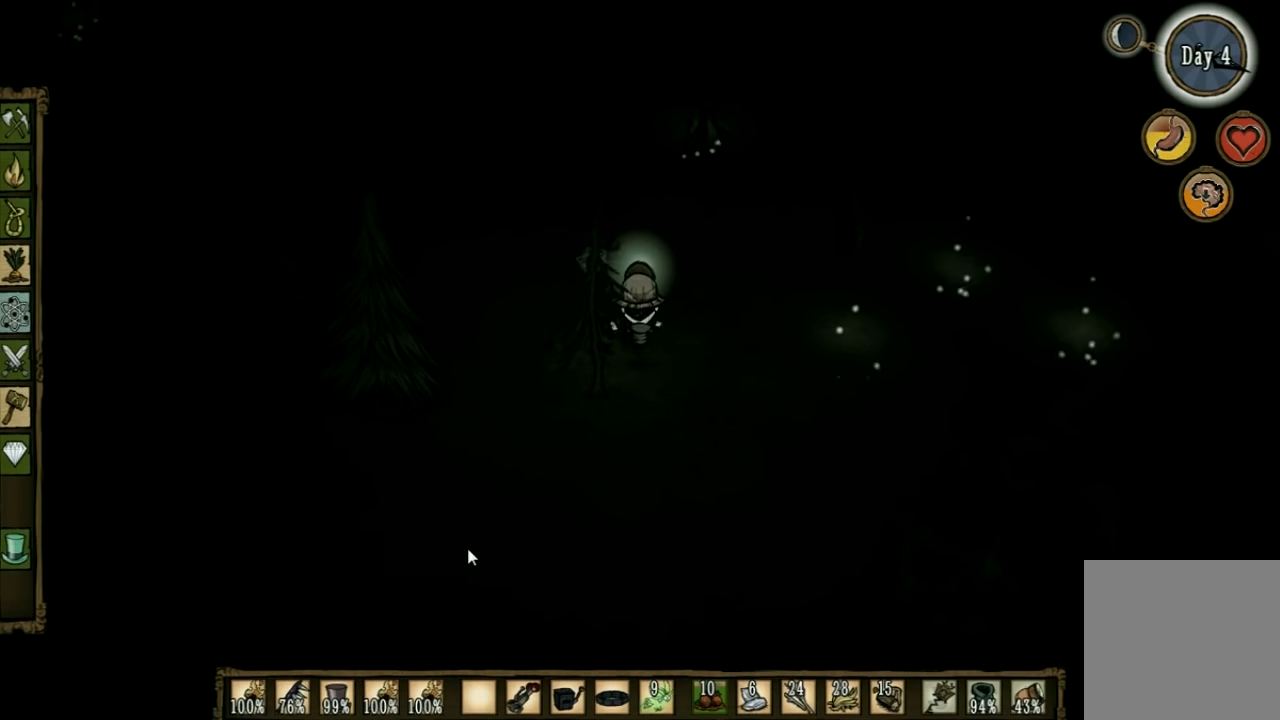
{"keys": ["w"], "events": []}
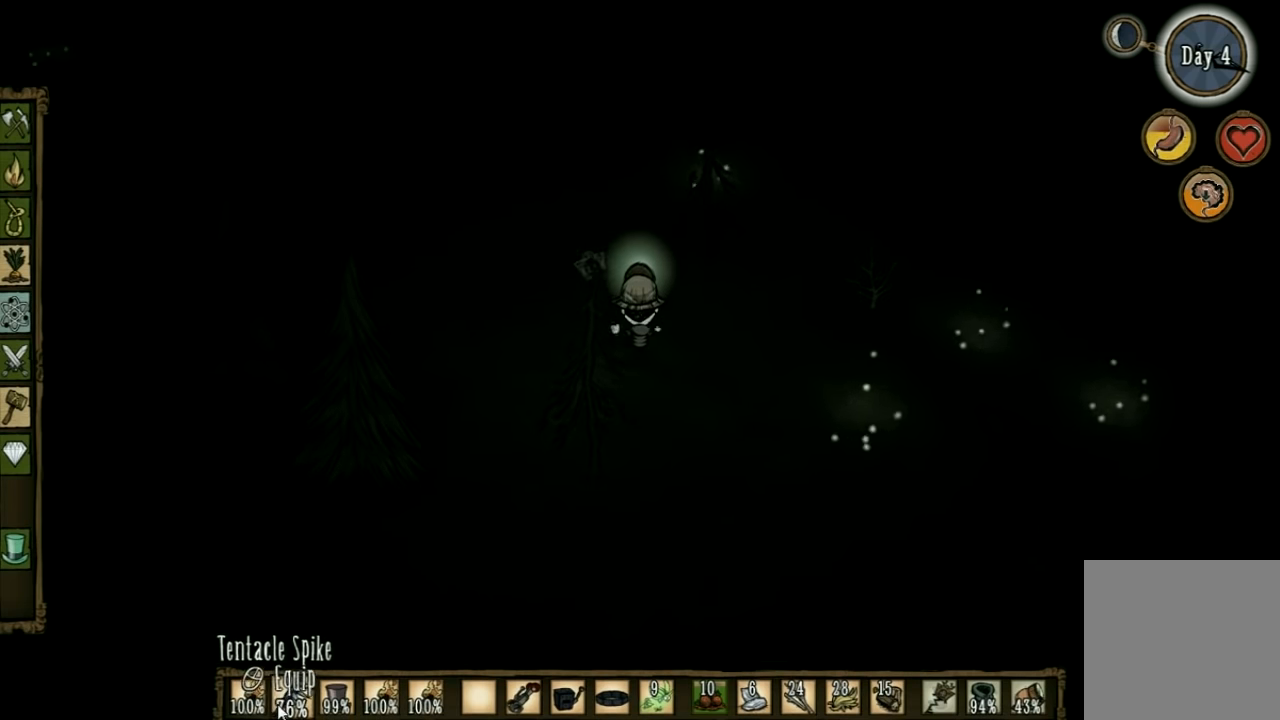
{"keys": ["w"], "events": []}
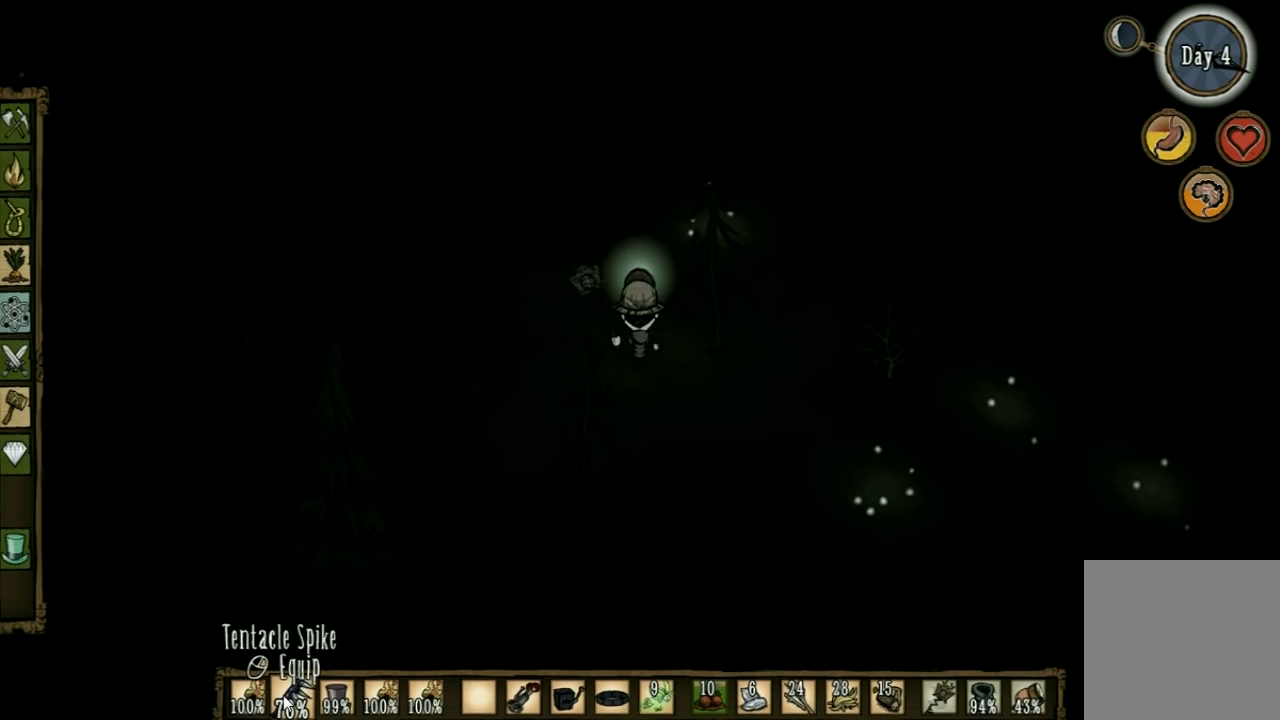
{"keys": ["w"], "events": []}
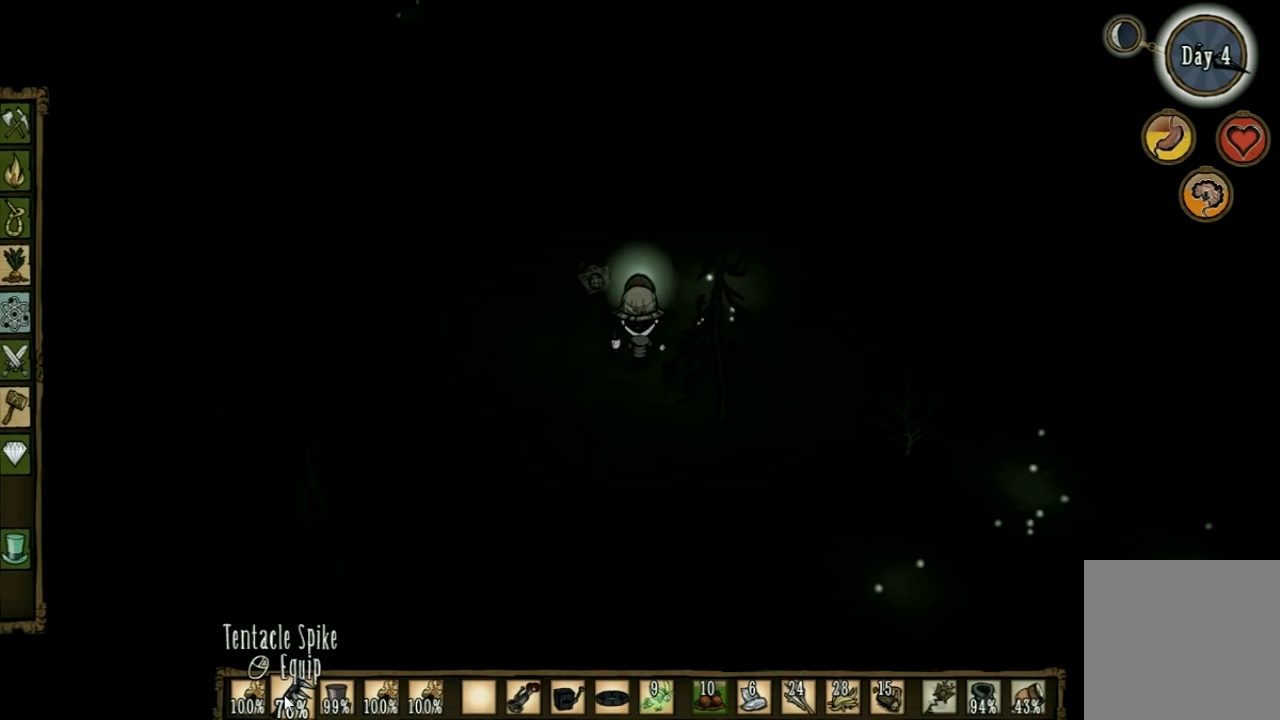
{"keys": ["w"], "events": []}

→ **Exercise**:
When you retype the listing above, keep each line exactly as written and drop the pictures.

→ **Completed exercise**:
{"keys": ["w"], "events": []}
{"keys": ["w"], "events": []}
{"keys": ["w"], "events": []}
{"keys": ["w"], "events": []}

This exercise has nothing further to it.